* [Data below]:
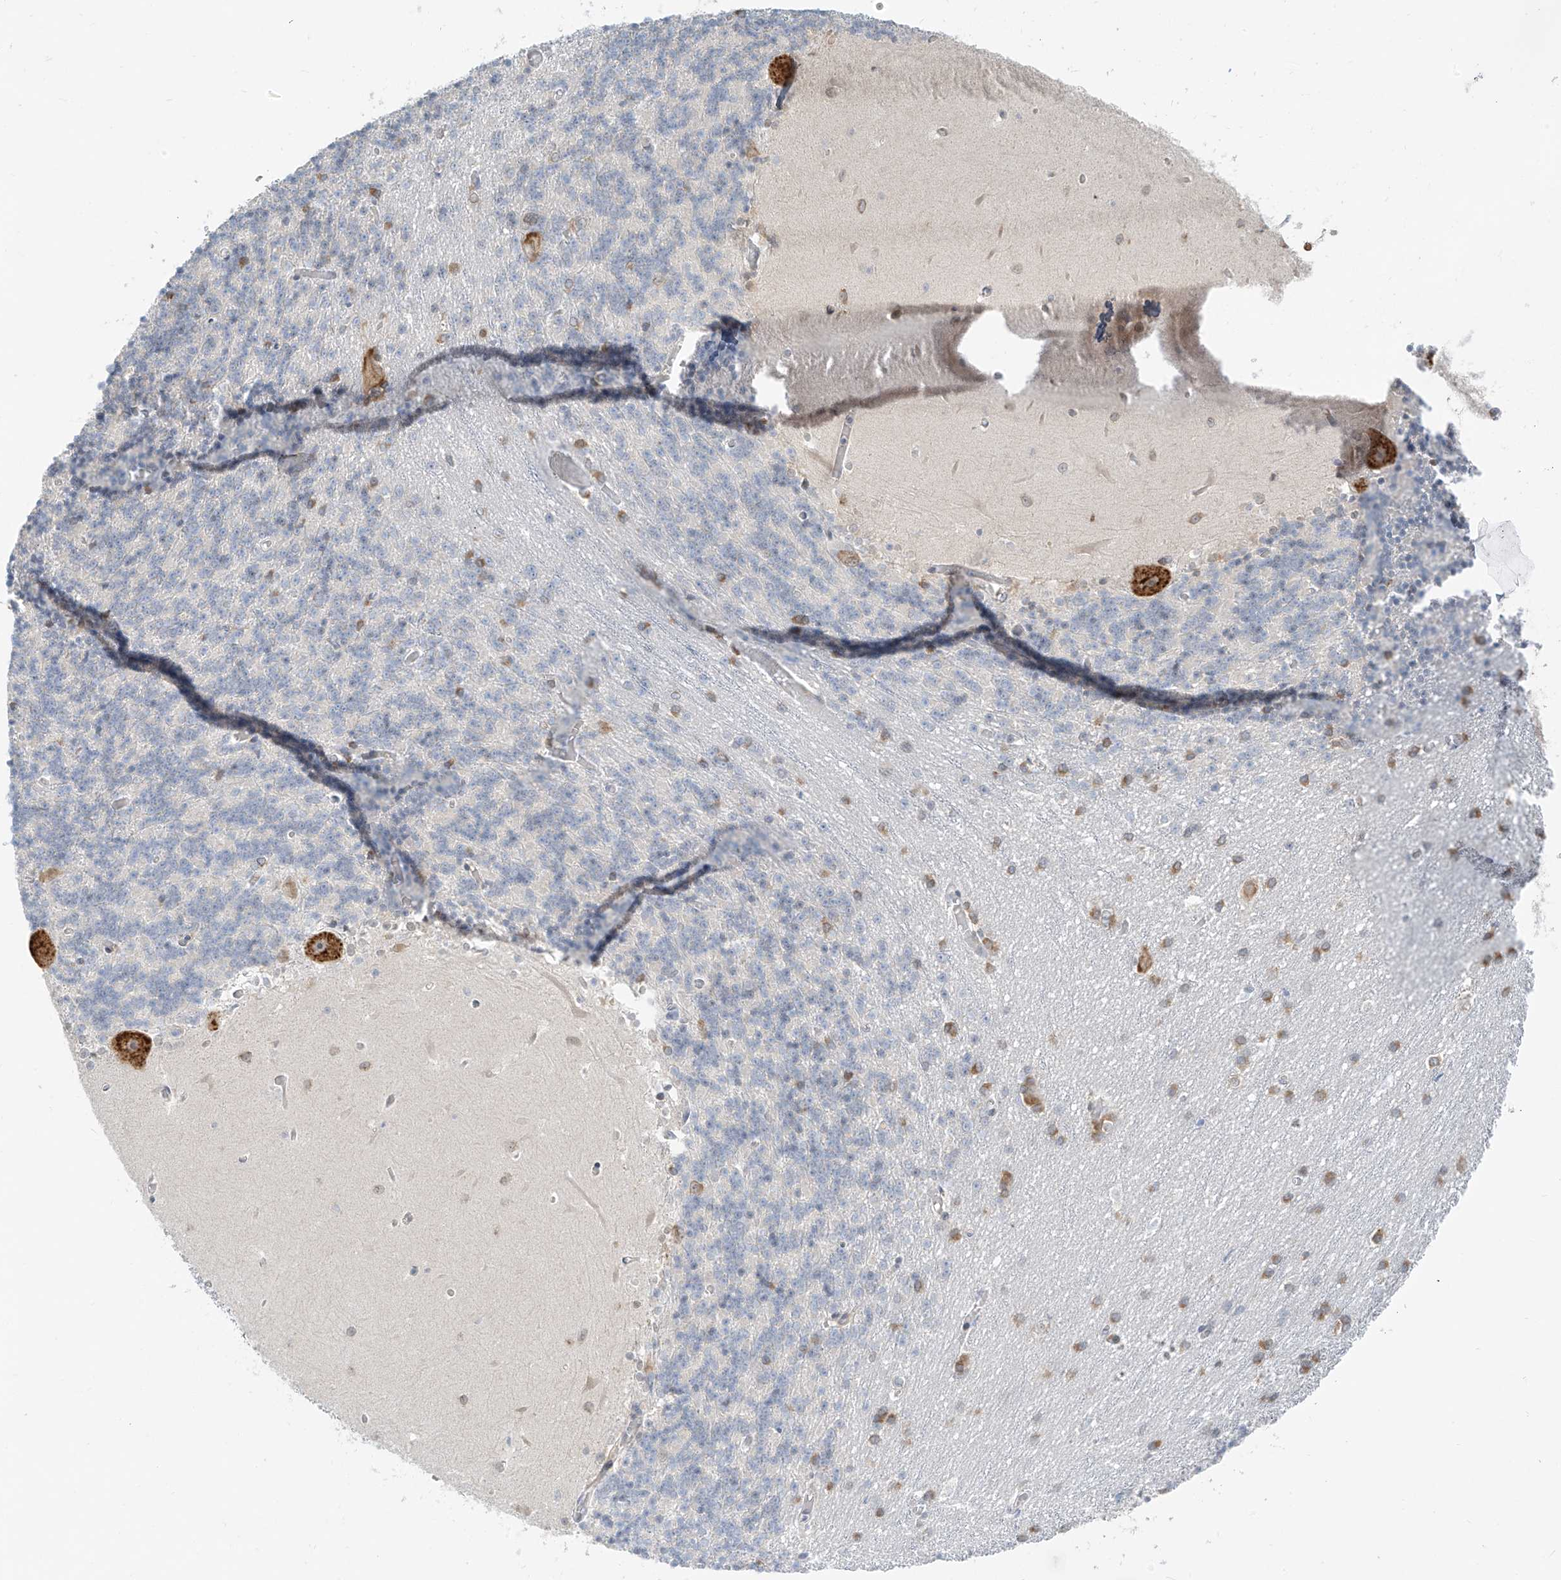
{"staining": {"intensity": "negative", "quantity": "none", "location": "none"}, "tissue": "cerebellum", "cell_type": "Cells in granular layer", "image_type": "normal", "snomed": [{"axis": "morphology", "description": "Normal tissue, NOS"}, {"axis": "topography", "description": "Cerebellum"}], "caption": "Cells in granular layer show no significant expression in benign cerebellum. (DAB (3,3'-diaminobenzidine) immunohistochemistry visualized using brightfield microscopy, high magnification).", "gene": "C2orf42", "patient": {"sex": "male", "age": 37}}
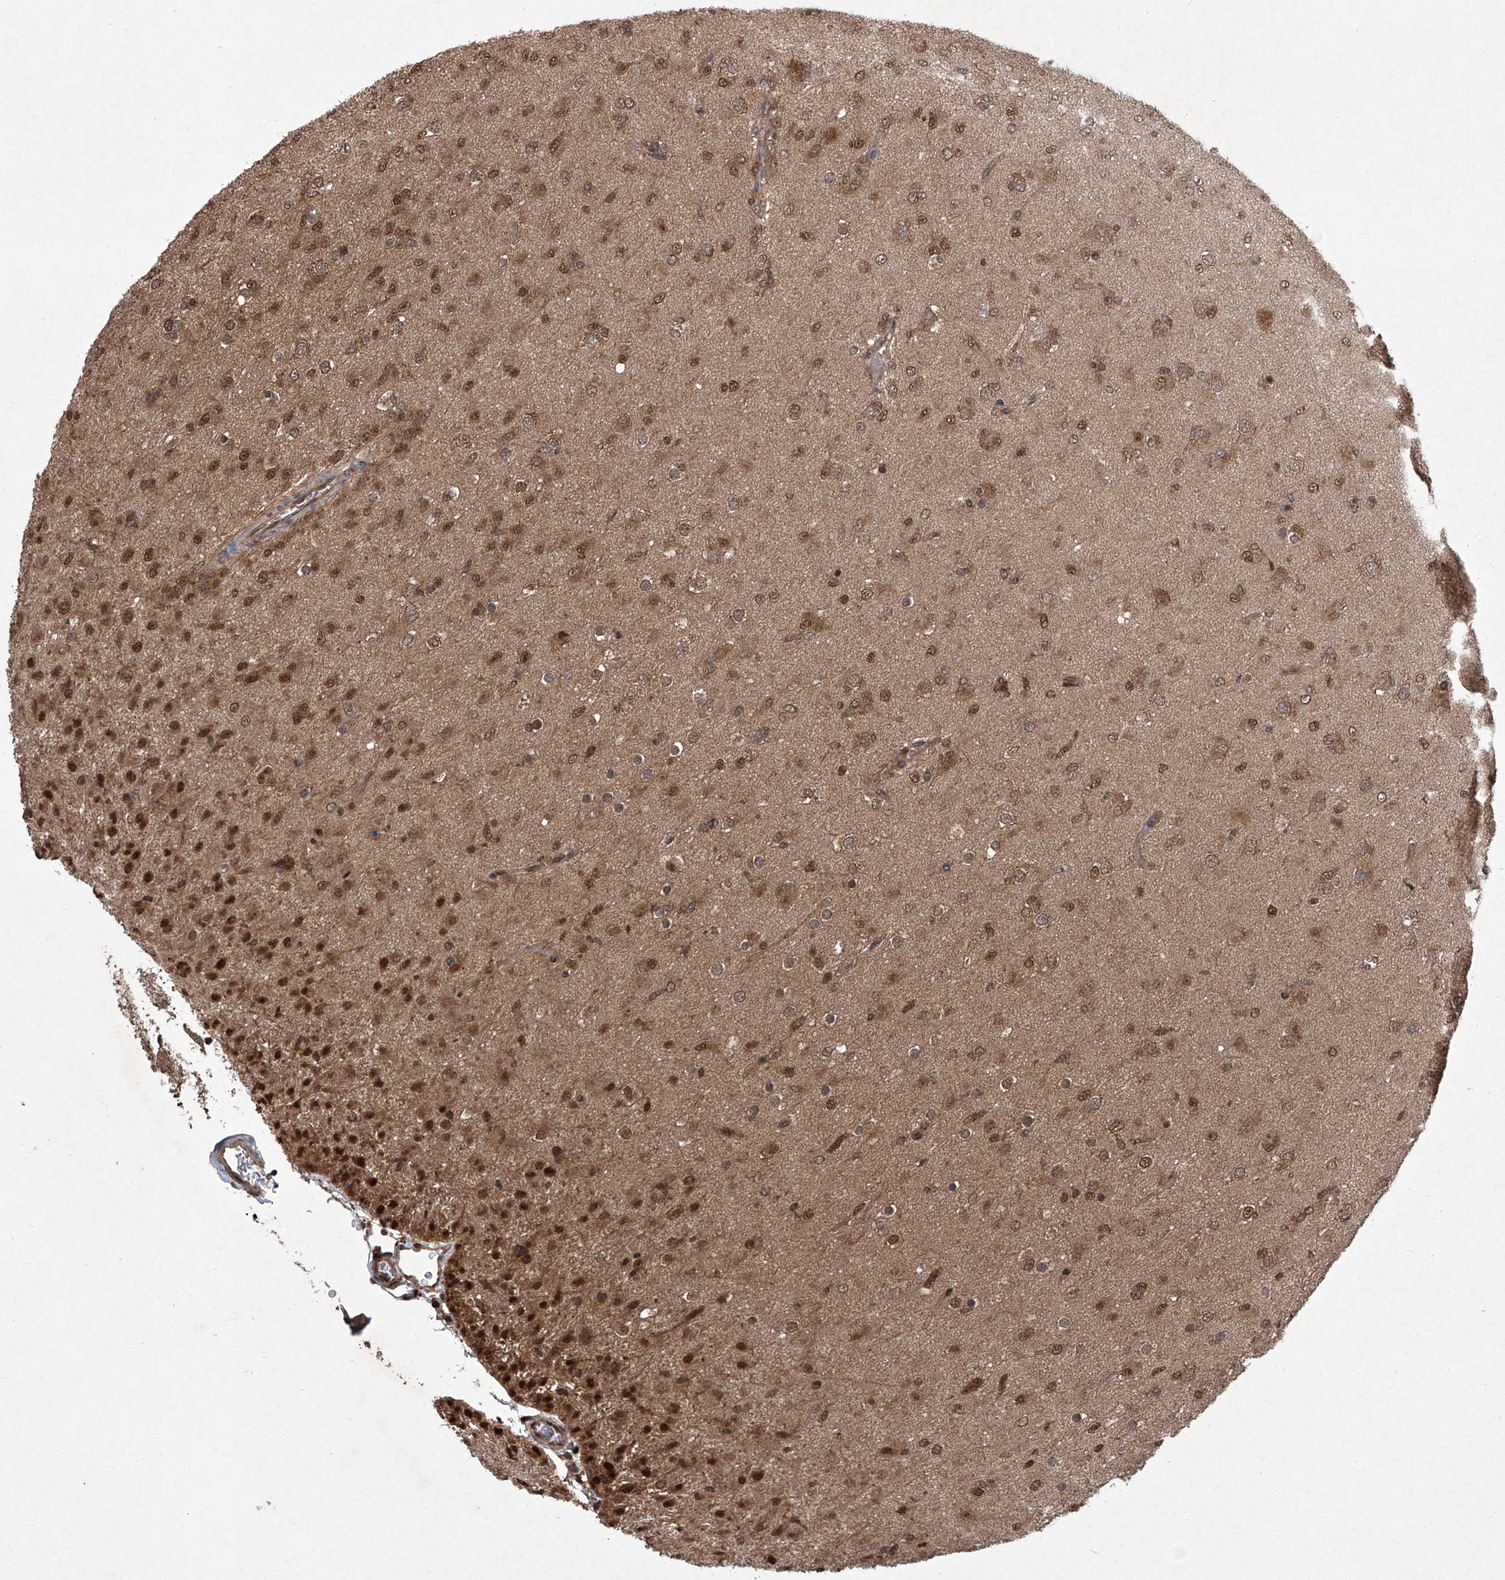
{"staining": {"intensity": "moderate", "quantity": ">75%", "location": "nuclear"}, "tissue": "glioma", "cell_type": "Tumor cells", "image_type": "cancer", "snomed": [{"axis": "morphology", "description": "Glioma, malignant, Low grade"}, {"axis": "topography", "description": "Brain"}], "caption": "This is an image of immunohistochemistry (IHC) staining of glioma, which shows moderate staining in the nuclear of tumor cells.", "gene": "TSNAX", "patient": {"sex": "male", "age": 65}}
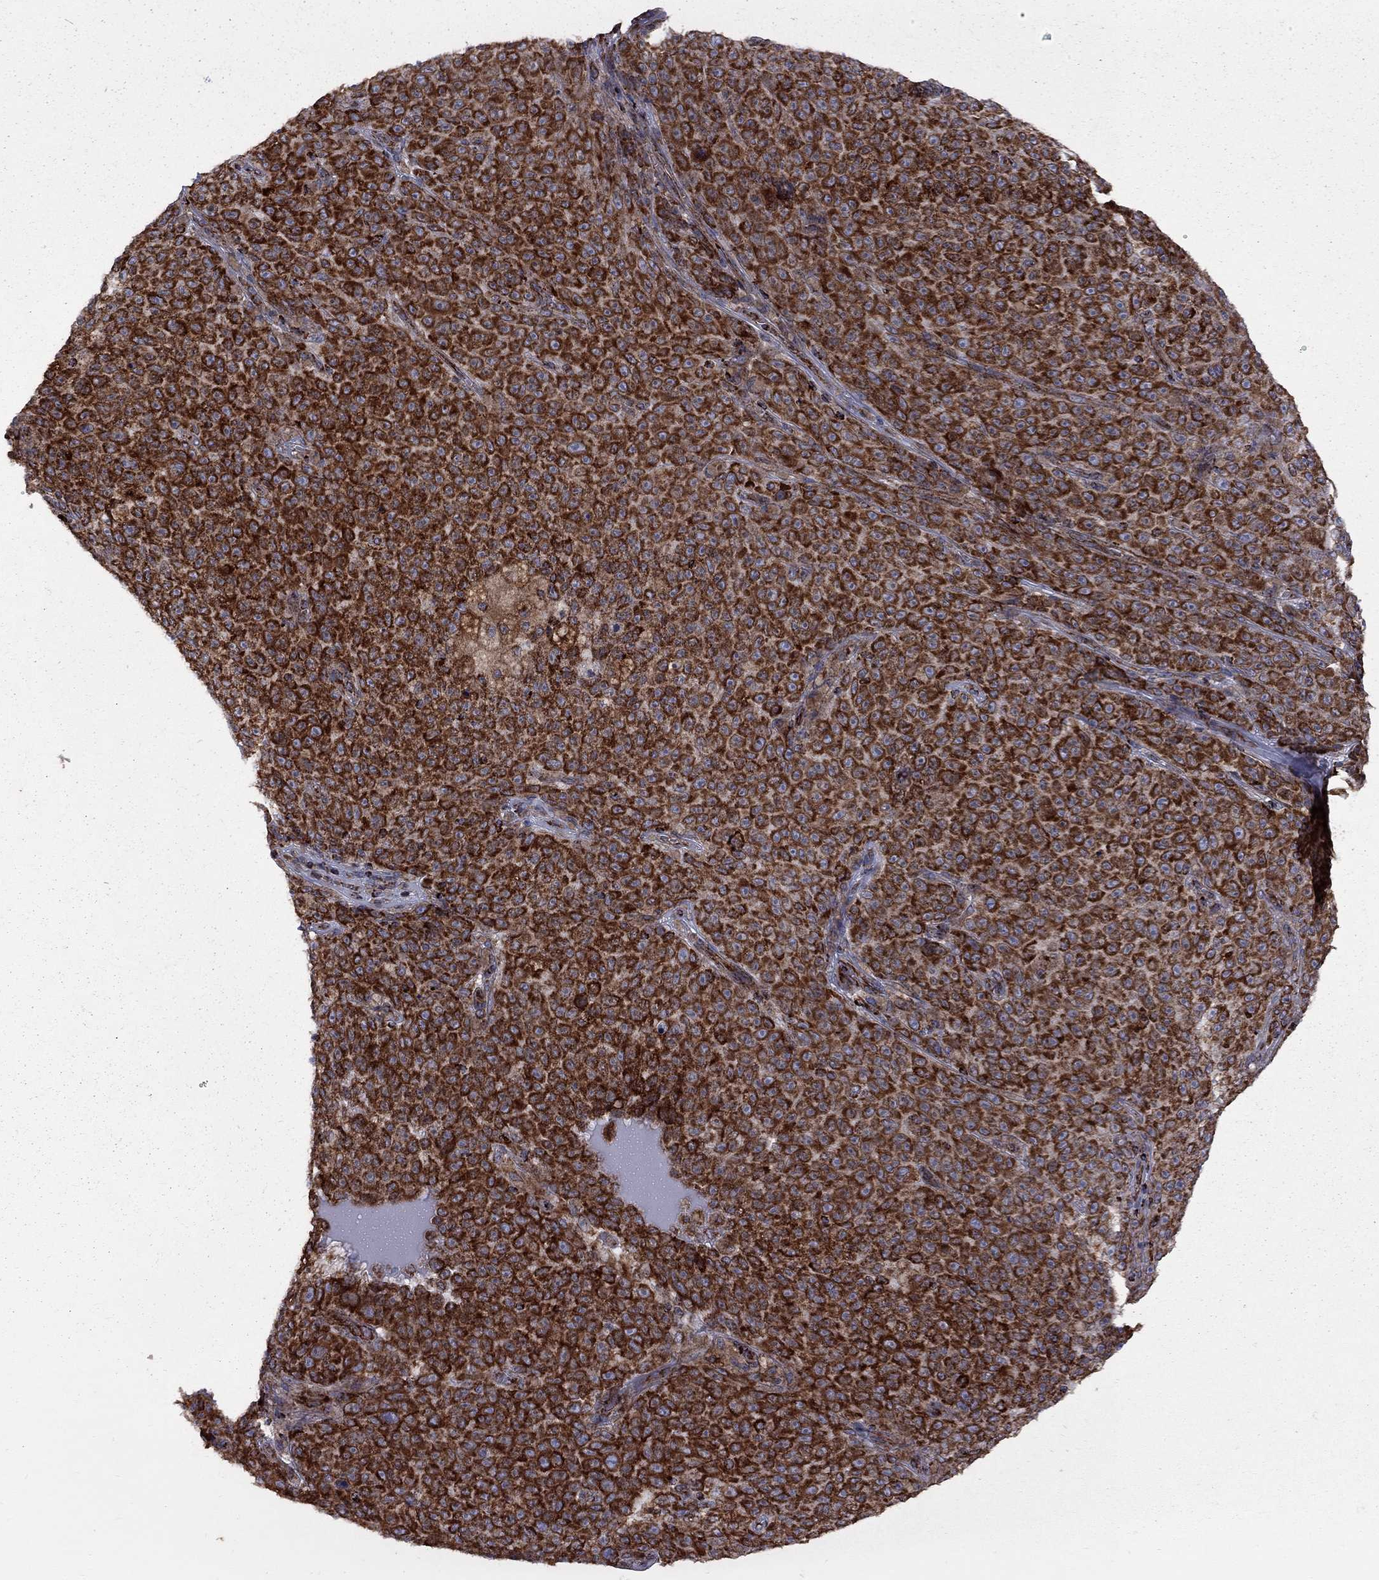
{"staining": {"intensity": "strong", "quantity": ">75%", "location": "cytoplasmic/membranous"}, "tissue": "melanoma", "cell_type": "Tumor cells", "image_type": "cancer", "snomed": [{"axis": "morphology", "description": "Malignant melanoma, NOS"}, {"axis": "topography", "description": "Skin"}], "caption": "Immunohistochemical staining of melanoma shows high levels of strong cytoplasmic/membranous protein positivity in about >75% of tumor cells.", "gene": "CLPTM1", "patient": {"sex": "female", "age": 82}}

* [Description of the task]:
Output the listing above exactly, but leave its pictures behind.

* [Your solution]:
{"staining": {"intensity": "negative", "quantity": "none", "location": "none"}, "tissue": "cerebellum", "cell_type": "Cells in granular layer", "image_type": "normal", "snomed": [{"axis": "morphology", "description": "Normal tissue, NOS"}, {"axis": "topography", "description": "Cerebellum"}], "caption": "Cells in granular layer show no significant expression in benign cerebellum. (DAB (3,3'-diaminobenzidine) immunohistochemistry visualized using brightfield microscopy, high magnification).", "gene": "C2orf42", "patient": {"sex": "male", "age": 37}}
{"staining": {"intensity": "moderate", "quantity": ">75%", "location": "nuclear"}, "tissue": "glioma", "cell_type": "Tumor cells", "image_type": "cancer", "snomed": [{"axis": "morphology", "description": "Glioma, malignant, Low grade"}, {"axis": "topography", "description": "Brain"}], "caption": "This is an image of immunohistochemistry (IHC) staining of glioma, which shows moderate staining in the nuclear of tumor cells.", "gene": "TSNAX", "patient": {"sex": "male", "age": 65}}
{"staining": {"intensity": "strong", "quantity": ">75%", "location": "cytoplasmic/membranous"}, "tissue": "melanoma", "cell_type": "Tumor cells", "image_type": "cancer", "snomed": [{"axis": "morphology", "description": "Malignant melanoma, NOS"}, {"axis": "topography", "description": "Skin"}], "caption": "Immunohistochemical staining of melanoma shows high levels of strong cytoplasmic/membranous protein positivity in about >75% of tumor cells.", "gene": "CLPTM1", "patient": {"sex": "female", "age": 82}}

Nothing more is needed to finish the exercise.